Allianz, AXA and SCOR, three of Europe's biggest insurance firms, on Thursday became the latest insurers to quit the Net-Zero Insurance Alliance following accusations from some U.S. Republican Attorneys General that they are violating antitrust laws.

Japan's SOMPO Holdings, a major Asian insurer, was no longer on the list of members on NZIA's website on Friday. It would be the first insurer outside of Europe to quit the alliance. A SOMPO spokesperson did not immediately respond to a request for comment.

The exodus of some of the world's biggest insurers has raised questions about the viability of the NZIA, which was established in 2021. Lloyd's of London CEO John Neal told Reuters this week the alliance needed to make its membership rules less prescriptive or it risked falling apart.

NZIA members held several calls this week on the alliance's options, sources say.

Some Republican politicians have mounted a campaign against financial institutions collaborating to try and rein in carbon emissions, part of a broader push back against businesses using environmental, social and governance-related factors in their decision-making.
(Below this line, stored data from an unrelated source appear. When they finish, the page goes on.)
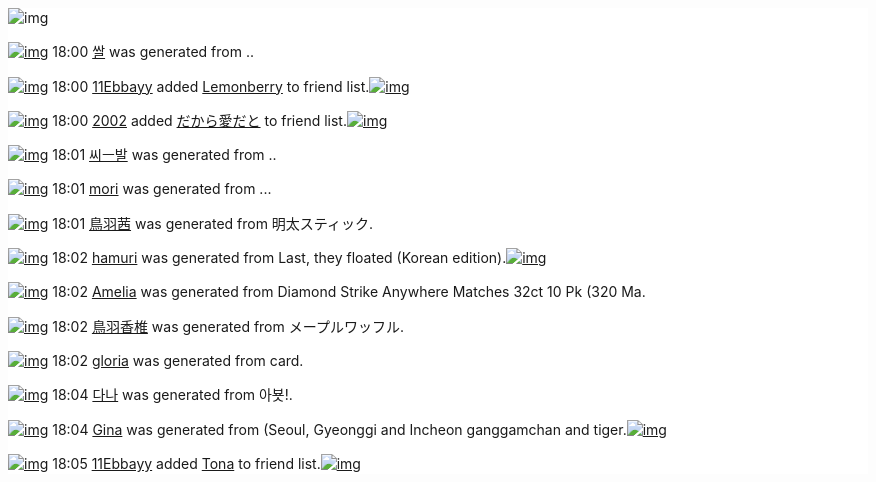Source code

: ![img](http://gdrive-cdn.herokuapp.com/537b65a5bc09f0000721dda7/512px-barcode.png)

[![img](http://www.deviantsart.com/11gj9qo.png)](http://www.barcodekanojo.com/kanojo/3017959/%EC%8C%80) 18:00 [쌀](http://www.barcodekanojo.com/kanojo/3017959/%EC%8C%80) was generated from ..

[![img](http://www.deviantsart.com/2r13hkn.jpeg)](http://www.barcodekanojo.com/user/471243/11Ebbayy) 18:00 [11Ebbayy](http://www.barcodekanojo.com/user/471243/11Ebbayy) added [Lemonberry](http://www.barcodekanojo.com/kanojo/978447/Lemonberry) to friend list.[![img](http://www.deviantsart.com/3hcc0uu.png)](http://www.barcodekanojo.com/kanojo/978447/Lemonberry)

[![img](http://www.deviantsart.com/2vejjuu.jpeg)](http://www.barcodekanojo.com/user/307177/2002) 18:00 [2002](http://www.barcodekanojo.com/user/307177/2002) added [だから愛だと](http://www.barcodekanojo.com/kanojo/1968326/%E3%81%A0%E3%81%8B%E3%82%89%E6%84%9B%E3%81%A0%E3%81%A8) to friend list.[![img](http://www.deviantsart.com/31ail69.png)](http://www.barcodekanojo.com/kanojo/1968326/%E3%81%A0%E3%81%8B%E3%82%89%E6%84%9B%E3%81%A0%E3%81%A8)

[![img](http://www.deviantsart.com/2otcp4j.png)](http://www.barcodekanojo.com/kanojo/3017960/%EC%94%A8%E3%85%A1%EB%B0%9C) 18:01 [씨ㅡ발](http://www.barcodekanojo.com/kanojo/3017960/%EC%94%A8%E3%85%A1%EB%B0%9C) was generated from ..

[![img](http://www.deviantsart.com/2eei97h.png)](http://www.barcodekanojo.com/kanojo/3017961/mori) 18:01 [mori](http://www.barcodekanojo.com/kanojo/3017961/mori) was generated from ...

[![img](http://www.deviantsart.com/23dgk0f.png)](http://www.barcodekanojo.com/kanojo/3017962/%E9%B3%A5%E7%BE%BD%E8%8C%9C) 18:01 [鳥羽茜](http://www.barcodekanojo.com/kanojo/3017962/%E9%B3%A5%E7%BE%BD%E8%8C%9C) was generated from 明太スティック.

[![img](http://www.deviantsart.com/1d7sf6j.png)](http://www.barcodekanojo.com/kanojo/3017963/hamuri) 18:02 [hamuri](http://www.barcodekanojo.com/kanojo/3017963/hamuri) was generated from Last, they floated (Korean edition).[![img](http://www.deviantsart.com/l9v1m2.jpeg)](http://www.barcodekanojo.com/product_images/barcode/5713947/1403254887/Last%2C%20they%20floated%20%28Korean%20edition%29.jpg)

[![img](http://www.deviantsart.com/12kctf5.png)](http://www.barcodekanojo.com/kanojo/3017964/Amelia) 18:02 [Amelia](http://www.barcodekanojo.com/kanojo/3017964/Amelia) was generated from Diamond Strike Anywhere Matches 32ct 10 Pk (320 Ma.

[![img](http://www.deviantsart.com/79rlu7.png)](http://www.barcodekanojo.com/kanojo/3017965/%E9%B3%A5%E7%BE%BD%E9%A6%99%E6%A4%8E) 18:02 [鳥羽香椎](http://www.barcodekanojo.com/kanojo/3017965/%E9%B3%A5%E7%BE%BD%E9%A6%99%E6%A4%8E) was generated from メープルワッフル.

[![img](http://www.deviantsart.com/39u51go.png)](http://www.barcodekanojo.com/kanojo/3017966/gloria) 18:02 [gloria](http://www.barcodekanojo.com/kanojo/3017966/gloria) was generated from card.

[![img](http://www.deviantsart.com/2g5apqv.png)](http://www.barcodekanojo.com/kanojo/3017967/%EB%8B%A4%EB%82%98) 18:04 [다나](http://www.barcodekanojo.com/kanojo/3017967/%EB%8B%A4%EB%82%98) was generated from 아뵷!.

[![img](http://www.deviantsart.com/1u8bud.png)](http://www.barcodekanojo.com/kanojo/3017968/Gina) 18:04 [Gina](http://www.barcodekanojo.com/kanojo/3017968/Gina) was generated from (Seoul, Gyeonggi and Incheon ganggamchan and tiger.[![img](http://www.deviantsart.com/20dt3c7.jpeg)](http://www.barcodekanojo.com/product_images/barcode/5713952/1403255031/50x50x,P28Seoul,P2C,P20Gyeonggi,P20and,P20Incheon,P20ganggamchan,P20and,P20tiger.jpg,qw=88,ah=88.pagespeed.ic.M0hI1tSIji.jpg)

[![img](http://www.deviantsart.com/2r13hkn.jpeg)](http://www.barcodekanojo.com/user/471243/11Ebbayy) 18:05 [11Ebbayy](http://www.barcodekanojo.com/user/471243/11Ebbayy) added [Tona](http://www.barcodekanojo.com/kanojo/2328102/Tona) to friend list.[![img](http://www.deviantsart.com/2d04581.png)](http://www.barcodekanojo.com/kanojo/2328102/Tona)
Vanguard, one of the world's biggest asset managers, in December left another alliance for fund managers, citing a need for independence, although other GFANZ groups have largely withstood the pressure.

According to the NZIA website, it now has 23 members including Aviva, Lloyd's of London and Tokio Marine Holdings.

Legal experts say it would be hard to make a legal case against insurers for breaching antitrust laws, and the NZIA has sought legal advice when setting requirements for members. But insurers are worried about a showdown with Republicans mounting a high-profile campaign.